Ela está no acendedor elétrico do fogão, no luminoso da sola de um tênis para crianças, mas também em equipamentos médicos, como nos diagnósticos por meio de ultrassonografia ou no litotritor para tratamento renal. Na Odontologia, a tecnologia também está presente nos instrumentos de ultrassom piezoelétricos, comuns na remoção de cálculos ou tártaros.
Instrumentos cirúrgicos
Há relatos na literatura clínica envolvendo o uso de instrumentos vibratórios ultrassônicos para cirurgias ósseas e corte de tecidos moles desde os anos 1950. Impulsionado por suas limitações, além da insatisfação com os instrumentos rotatórios tradicionais, o italiano Tomaso Vercellotti mergulhou nos efeitos piezoelétricos para aperfeiçoar a técnica. Uma ponta ativa cerâmica fixada a um bisturi é conectada a um transdutor. Ele, por sua vez, gera ondas ultrassônicas, aproximadamente três vezes mais potentes do que os equipamentos dentários convencionais. A vibração gerada na ponta ativa promove uma ação capaz de furar e cortar tecidos mineralizados, incluindo tecidos dentários.
A partir das suas primeiras iniciativas, ao final dos anos 1980, Vercellotti firmou uma parceria com uma fabricante de dispositivos eletromédicos sediada em Genova, a Mectron. Ali, aperfeiçoaram a tecnologia de corte micrométrico, tornando-o mais preciso e seguro. Desde seu primeiro equipamento, lançado em 2001, novas funções e aprimoramentos foram desenvolvidos. Isso inclui o controle das vibrações ultrassônicas por software e pontas de pastilhas diamantadas ou de titânio, projetadas para situações anatômicas variadas.
Como resultado prático, o cirurgião-dentista não precisa exercer tanta pressão, enquanto faz a incisão e movimenta a peça nos tecidos ósseos de forma precisa e seletiva.
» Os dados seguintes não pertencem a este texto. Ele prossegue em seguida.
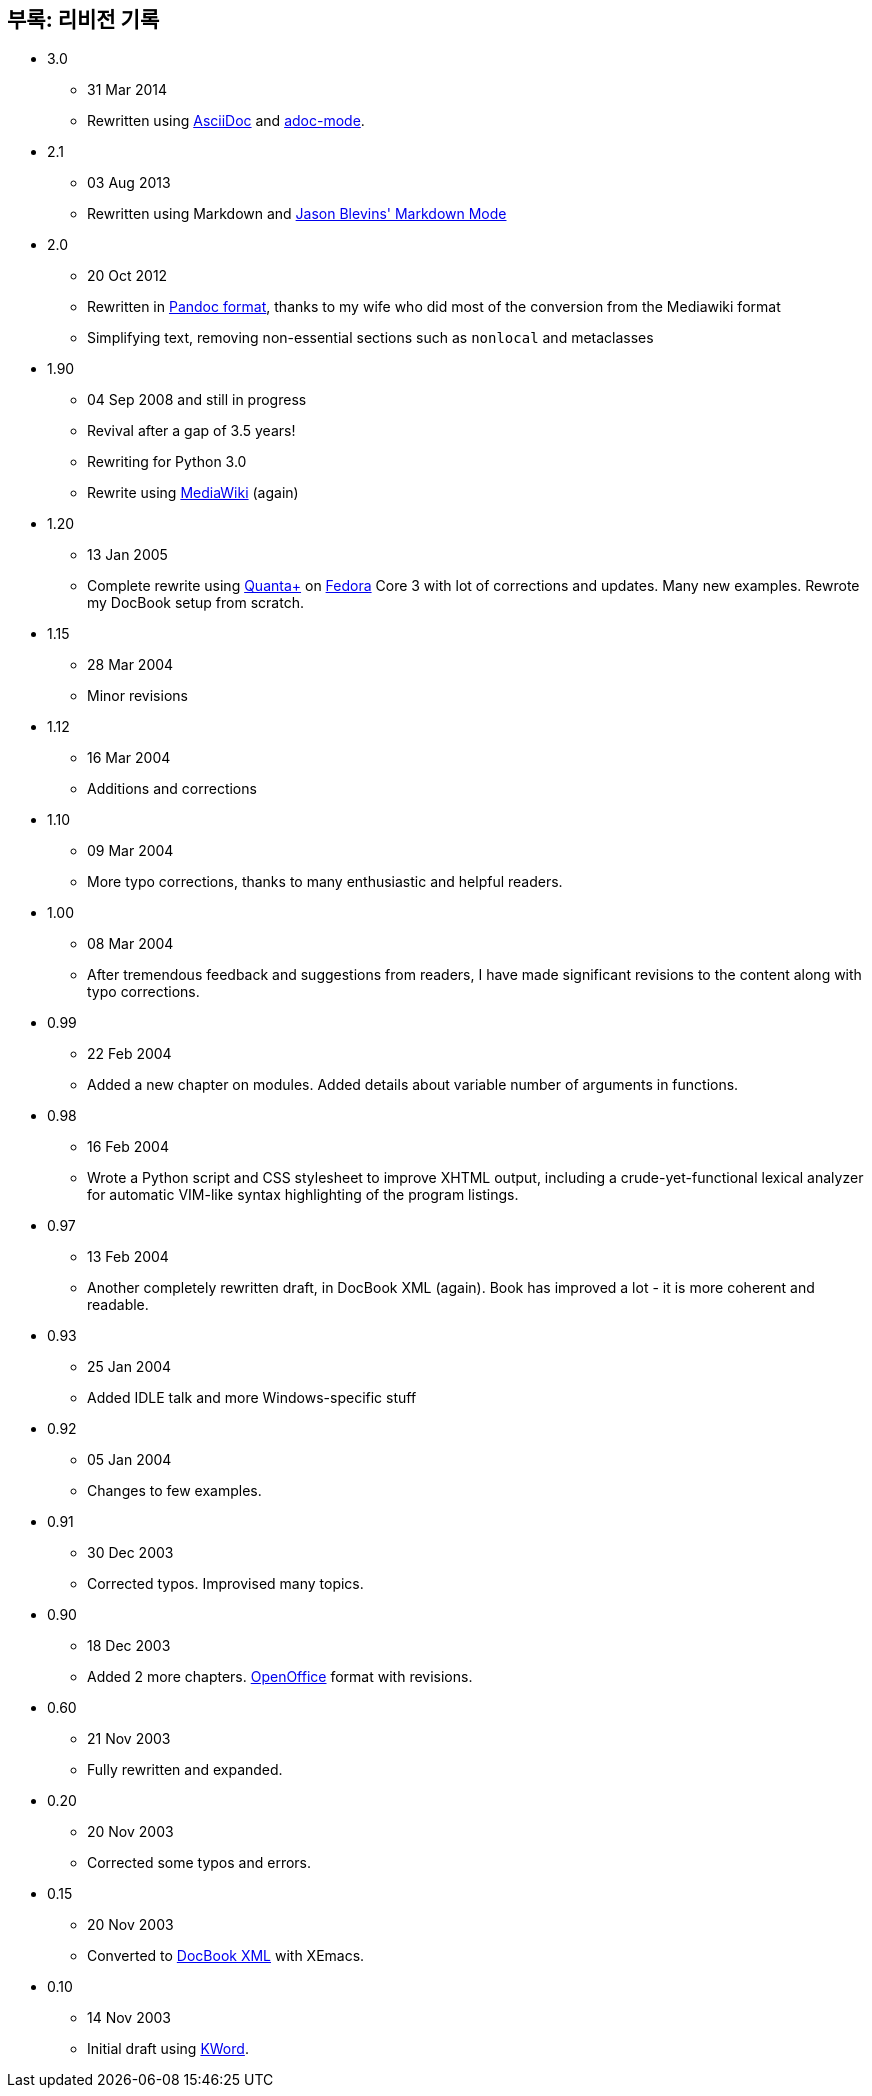[[revision_history]]
== 부록: 리비전 기록

* 3.0
  ** 31 Mar 2014
  ** Rewritten using http://asciidoctor.org/docs/what-is-asciidoc/[AsciiDoc] and
     https://github.com/sensorflo/adoc-mode/wiki[adoc-mode].
* 2.1
  ** 03 Aug 2013
  ** Rewritten using Markdown and http://jblevins.org/projects/markdown-mode/[Jason Blevins'
     Markdown Mode]
* 2.0
  ** 20 Oct 2012
  ** Rewritten in http://johnmacfarlane.net/pandoc/README.html[Pandoc format], thanks to my wife
     who did most of the conversion from the Mediawiki format
  ** Simplifying text, removing non-essential sections such as `nonlocal` and metaclasses
* 1.90
  ** 04 Sep 2008 and still in progress
  ** Revival after a gap of 3.5 years!
  ** Rewriting for Python 3.0
  ** Rewrite using http://www.mediawiki.org[MediaWiki] (again)
* 1.20
  ** 13 Jan 2005
  ** Complete rewrite using https://en.wikipedia.org/wiki/Quanta_Plus[Quanta+] on
     http://fedoraproject.org/[Fedora] Core 3 with lot of corrections and updates. Many new
     examples. Rewrote my DocBook setup from scratch.
* 1.15
  ** 28 Mar 2004
  ** Minor revisions
* 1.12
  ** 16 Mar 2004
  ** Additions and corrections
* 1.10
  ** 09 Mar 2004
  ** More typo corrections, thanks to many enthusiastic and helpful readers.
* 1.00
  ** 08 Mar 2004
  ** After tremendous feedback and suggestions from readers, I have made significant revisions to
     the content along with typo corrections.
* 0.99
  ** 22 Feb 2004
  ** Added a new chapter on modules. Added details about variable number of arguments in functions.
* 0.98
  ** 16 Feb 2004
  ** Wrote a Python script and CSS stylesheet to improve XHTML output, including a
     crude-yet-functional lexical analyzer for automatic VIM-like syntax highlighting of the
     program listings.
* 0.97
  ** 13 Feb 2004
  ** Another completely rewritten draft, in DocBook XML (again). Book has improved a lot - it is
     more coherent and readable.
* 0.93
  ** 25 Jan 2004
  ** Added IDLE talk and more Windows-specific stuff
* 0.92
  ** 05 Jan 2004
  ** Changes to few examples.
* 0.91
  ** 30 Dec 2003
  ** Corrected typos. Improvised many topics.
* 0.90
  ** 18 Dec 2003
  ** Added 2 more chapters. https://en.wikipedia.org/wiki/OpenOffice[OpenOffice] format with
     revisions.
* 0.60
  ** 21 Nov 2003
  ** Fully rewritten and expanded.
* 0.20
  ** 20 Nov 2003
  ** Corrected some typos and errors.
* 0.15
  ** 20 Nov 2003
  ** Converted to https://en.wikipedia.org/wiki/DocBook[DocBook XML] with XEmacs.
* 0.10
  ** 14 Nov 2003
  ** Initial draft using https://en.wikipedia.org/wiki/Kword[KWord].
A ressonância provocada nos tecidos moles, em conjunto com a irrigação da solução salina para refrigeração, promove efeito antimicrobiano e uma hemostasia temporária; isso mantém a região estéril, reduz sensivelmente o sangramento e aumenta a visibilidade intraoperatória. A desvantagem do sistema fica por conta do aumento do tempo cirúrgico.
Nos últimos 30 anos, a pesquisa clínica se debruçou na eficácia de corte e resposta de cicatrização óssea após a cirurgia piezoelétrica. Estudos pós-operatórios demonstraram sua segurança ao constatar a proteção de estruturas nobres, a integridade celular nas superfícies ósseas e a redução de fenômenos inflamatórios indesejáveis, além da preservação de vitalidade em estruturas de tecidos delicados, como vasos sanguíneos, nervos, mucosas, polpa etc.
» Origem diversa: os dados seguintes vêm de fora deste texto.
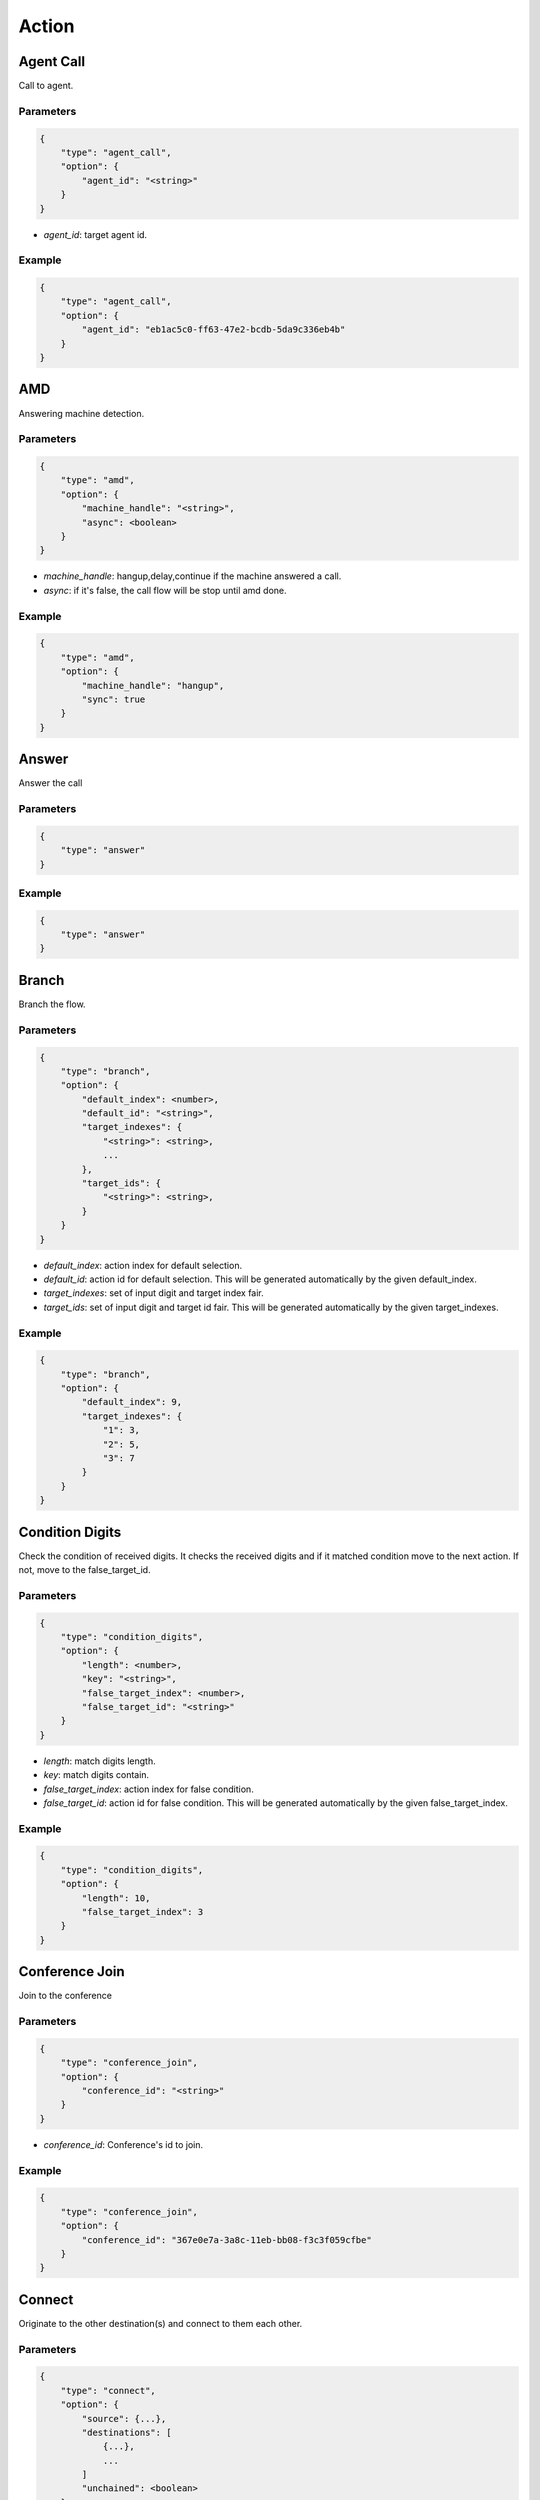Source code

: .. _call-action: call-action

Action
======

.. _call-action-agent_call: call-action-agent_call

Agent Call
----------
Call to agent.

Parameters
++++++++++
.. code::

    {
        "type": "agent_call",
        "option": {
            "agent_id": "<string>"
        }
    }

* *agent_id*: target agent id.

Example
+++++++
.. code::

    {
        "type": "agent_call",
        "option": {
            "agent_id": "eb1ac5c0-ff63-47e2-bcdb-5da9c336eb4b"
        }
    }

.. _call-action-amd: call-action-amd

AMD
---
Answering machine detection.

Parameters
++++++++++
.. code::

    {
        "type": "amd",
        "option": {
            "machine_handle": "<string>",
            "async": <boolean>
        }
    }

* *machine_handle*: hangup,delay,continue if the machine answered a call.
* *async*: if it's false, the call flow will be stop until amd done.

Example
+++++++
.. code::

    {
        "type": "amd",
        "option": {
            "machine_handle": "hangup",
            "sync": true
        }
    }

.. _call-action-answer: call-action-answer

Answer
------
Answer the call

Parameters
++++++++++
.. code::

    {
        "type": "answer"
    }

Example
+++++++
.. code::

    {
        "type": "answer"
    }

.. _call-action-branch: call-action-branch

Branch
------
Branch the flow.

Parameters
++++++++++
.. code::

    {
        "type": "branch",
        "option": {
            "default_index": <number>,
            "default_id": "<string>",
            "target_indexes": {
                "<string>": <string>,
                ...
            },
            "target_ids": {
                "<string>": <string>,
            }
        }
    }

* *default_index*: action index for default selection.
* *default_id*: action id for default selection. This will be generated automatically by the given default_index.
* *target_indexes*: set of input digit and target index fair.
* *target_ids*: set of input digit and target id fair. This will be generated automatically by the given target_indexes.

Example
+++++++
.. code::

    {
        "type": "branch",
        "option": {
            "default_index": 9,
            "target_indexes": {
                "1": 3,
                "2": 5,
                "3": 7
            }
        }
    }

.. _call-action-condition_digits: call-action-condition_digits

Condition Digits
----------------
Check the condition of received digits.
It checks the received digits and if it matched condition move to the next action. If not, move to the false_target_id.

Parameters
++++++++++
.. code::

    {
        "type": "condition_digits",
        "option": {
            "length": <number>,
            "key": "<string>",
            "false_target_index": <number>,
            "false_target_id": "<string>"
        }
    }

* *length*: match digits length.
* *key*: match digits contain.
* *false_target_index*: action index for false condition.
* *false_target_id*: action id for false condition. This will be generated automatically by the given false_target_index.

Example
+++++++
.. code::

    {
        "type": "condition_digits",
        "option": {
            "length": 10,
            "false_target_index": 3
        }
    }


.. _call-action-conference_join: call-action-conference_join

Conference Join
---------------
Join to the conference

Parameters
++++++++++
.. code::

    {
        "type": "conference_join",
        "option": {
            "conference_id": "<string>"
        }
    }

* *conference_id*: Conference's id to join.

Example
+++++++
.. code::

    {
        "type": "conference_join",
        "option": {
            "conference_id": "367e0e7a-3a8c-11eb-bb08-f3c3f059cfbe"
        }
    }

.. _call-action-connect: call-action-connect

Connect
-------
Originate to the other destination(s) and connect to them each other.

Parameters
++++++++++
.. code::

    {
        "type": "connect",
        "option": {
            "source": {...},
            "destinations": [
                {...},
                ...
            ]
            "unchained": <boolean>
        }
    }

* *source*: Source address.
* *destinations*: Destination addresses.
* *unchained*: If it sets to false, connected destination calls will be hungup when the master call is hangup. Default false.

Example
+++++++
.. code::

    {
        "type": "connect",
        "option": {
            "source": {
                "type": "tel",
                "target": "+11111111111111"
            },
            "destinations": [
                {
                    "type": "tel",
                    "target": "+222222222222222"
                }
            ]
        }
    }

Digits Receive
--------------
Receives the digits for given duration or numbers.

Parameters
++++++++++
.. code::

    {
        "type": "digits_receive",
        "option": {
            "duration": <number>,
            "length": <number>,
            "key": "<string>"
        }
    }

* *duration*: The duration allows you to set the limit (in ms) that VoIPBIN will wait for the endpoint to press another digit or say another word before it continue to the next action.
* *length*: You can set the number of DTMFs you expect. An optional limit to the number of DTMF events that should be gathered before continuing to the next action. By default, this is set to 1, so any key will trigger the next step. If EndKey is set and MaxNumKeys is unset, no limit for the number of keys that will be gathered will be imposed. It is possible for less keys to be gathered if the EndKey is pressed or the timeout being reached.
* *key*: If set, determines which DTMF triggers the next step. The finish_on_key will be included in the resulting variable. If not set, no key will trigger the next action.

Example
+++++++
.. code::

    {
        "type": "digits_receive",
        "option": {
            "duration": 10000,
            "length": 3,
            "key": "#"
        }
    }

Digits Send
-----------
Sends the digits with given duration and interval.

Parameters
++++++++++
.. code::

    {
        "type": "digits_send",
        "option": {
            "digits": "<string>",
            "duration": <number>,
            "interval": <number>
        }
    }

* *digits*: The digit string to send. Allowed set of characters: 0-9,A-D, #, '*'; with a maximum of 100 keys.
* *duration*: The duration of DTMF tone per key in milliseconds. Allowed values: Between 100 and 1000.
* *interval*: Interval between sending keys in milliseconds. Allowed values: Between 0 and 5000.

Example
+++++++
.. code::

    {
        "type": "digits_send",
        "option": {
            "digits": "1234567890",
            "duration": 500,
            "interval": 500
        }
    },

Echo
----
Echoing the call.

Parameters
++++++++++
.. code::

    {
        "type": "echo",
        "option": {
            "duration": <number>,
        }
    }

* *duration*: Echo duration. ms.

Example
+++++++
.. code::

    {
        "type": "echo",
        "option": {
            "duration": 30000
        }
    }

Goto
----
Move the action execution.

Parameters
++++++++++
.. code::

    {
        "type": "goto",
        "option": {
            "target_index": <integer>,
            "target_id": "<string>",
            "loop": <boolean>,
            "loop_count": <integer>
        }
    }

* *target_index*: action index for move target.
* *target_id*: action id for move target. This will be generated automatically by the given default_index.
* *loop*: It this set to true, will loop only number of loop_count.
* *loop_count*: The number of loop.

Example
+++++++
.. code::

    {
        "type": "goto",
        "option": {
            "target_index": 0,
            "loop": true,
            "loop_count": 2
        }
    }


Hangup
------
Hangup the call.

Parameters
++++++++++
.. code::

    {
        "type": "hangup"
    }

Example
+++++++
.. code::

    {
        "type": "hangup"
    }

.. _call-action-patch: call-action-patch

Patch
-----
Patch the next flow from the remote.

Parameters
++++++++++
.. code::

    {
        "type": "patch",
        "option": {
            "event_url": "<string>",
            "event_method": "<string>"
        }
    }

* *event_url*: The url for flow patching.
* *event_method*: The method for flow patching.

Example
+++++++
.. code::

    {
        "type": "patch".
        "option": {
            "event_url": "https://webhook.site/e47c9b40-662c-4d20-a288-6777360fa211"
        }
    }

Patch Flow
----------
Patch the next flow from the existed flow.

Parameters
++++++++++
.. code::

    {
        "type": "patch_flow",
        "option": {
            "flow_id": "<string>"
        }
    }

* *flow_id*: The id of flow.

Example
+++++++
.. code::

    {
        "type": "patch_flow".
        "option": {
            "flow_id": "212a32a8-9529-11ec-8bf0-8b89df407b6e"
        }
    }

Play
----
Plays the linked file.

Parameters
++++++++++
.. code::

    {
        "type": "play",
        "option": {
            "stream_urls": [
                "<string>",
                ...
            ]
        }
    }

* *stream_urls*: Stream url array for media.

Example
+++++++
.. code::

    {
        "type": "play",
        "option": {
            "stream_urls": [
                "https://github.com/pchero/asterisk-medias/raw/master/samples_codec/pcm_samples/example-mono_16bit_8khz_pcm.wav"
            ]
        }
    }

Queue Join
----------
Join to the queue.

Parameters
++++++++++
.. code::

    {
        "type": "queue_join",
        "option": {
            "queue_id": "<string>"
        }
    }

* *queue_id*: Target queue id.

Example
+++++++
.. code::

    {
        "type": "queue_join",
        "option": {
            "queue_id": "99bf739a-932f-433c-b1bf-103d33d7e9bb"
        }
    }

Recording Start
---------------
Starts the call recording.

Parameters
++++++++++
.. code::

    {
        "type": "recording_start"
        "option": {
            "format": "<string>",
            "end_of_silence": <integer>,
            "end_of_key": "<string>",
            "duration": <integer>,
            "beep_start": <boolean>
        }
    }

* *format*: Format to encode audio in. wav, mp3, ogg.
* *end_of_silence*: Maximum duration of silence, in seconds. 0 for no limit.
* *end_of_key*: DTMF input to terminate recording. none, any, \*, #.
* *duration*: Maximum duration of the recording, in seconds. 0 for no limit.
* *beep_start*: Play beep when recording begins

Example
+++++++
.. code::

    {
        "type": "recording_start",
        "option": {
            "format": "wav"
        }
    }

Recording Stop
--------------
Stops the call recording.

Parameters
++++++++++
.. code::

    {
        "type": "recording_stop"
    }

Example
+++++++
.. code::

    {
        "type": "recording_stop"
    }

Stream Echo
-----------
Echoing the RTP stream including the digits receive.

Parameters
++++++++++
.. code::

    {
        "type": "stream_echo",
        "option": {
            "duration": <number>
        }
    }

* *duration*: Echo duration. ms.

Example
+++++++
.. code::

    {
        "type": "stream_echo"
        "option": {
            "duration": 10000
        }
    }

Talk
----
Text to speech. SSML(https://www.w3.org/TR/speech-synthesis/) supported.

Parameters
++++++++++
.. code::

    {
        "type": "talk",
        "option": {
            "text": "<string>",
            "gender": "<string>",
            "language": "<string>"
        }
    }

* *text*: Text to speech. SSML(https://cloud.google.com/text-to-speech/docs/ssml) supported.
* *gender*: male/female.
* *language*: Specifies the language. The value may contain a lowercase, two-letter language code (for example, en), or the language code and uppercase country/region (for example, en-US).

Example
+++++++
.. code::

    {
        "type": "talk",
        "option": {
            "text": "Hello. Welcome to voipbin. This is test message. Please enjoy the voipbin service. Thank you. Bye",
            "gender": "female",
            "language": "en-US"
        }
    }

Transcribe_start
----------------
Start the STT(Speech to text) transcribe in realtime.

Parameters
++++++++++
.. code::

    {
        "type": "transcribe_start",
        "option": {
            "language": "<string>",
        }
    }

* *language*: Specifies the language. BCP47 format. The value may contain a lowercase, two-letter language code (for example, en), or the language code and uppercase country/region (for example, en-US).

Example
+++++++
.. code::

    {
        "type": "transcribe_start",
        "option": {
            "language": "en-US",
        }
    }

Transcribe_stop
---------------
Stop the transcribe talk in realtime.

Parameters
++++++++++
.. code::

    {
        "type": "transcribe_stop"
    }

Example
+++++++
.. code::

    {
        "type": "transcribe_stop"
    }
Os estudos comparativos demonstraram outra diferença significativa. As vibrações provenientes do uso de serras comuns ou brocas provocam certo grau de aquecimento, decorrente da geração do efeito de cavitação. Queimaduras, hemorragias e necroses por coagulação, especialmente em regiões mais profundas, praticamente inexistem com a piezocirurgia. A comparação com as técnicas tradicionais demonstra não apenas a perda óssea mínima, mas também um pós-operatório muito favorável e cicatrização mais rápida.
Além disso, a técnica simplificou procedimentos tanto para osteotomias corriqueiras quanto em cirurgias de grande porte. Os primeiros casos de uso referem-se a enxertos sinusais e intervenções pré-protéticas. Com o tempo, surgiram novas possibilidades de cirurgia maxilofacial, que pareciam impossíveis com qualquer outra técnica, o que praticamente resultou em uma nova disciplina baseada nas premissas da técnica – a cirurgia piezoelétrica óssea (piezoelectric bone surgery – PBS).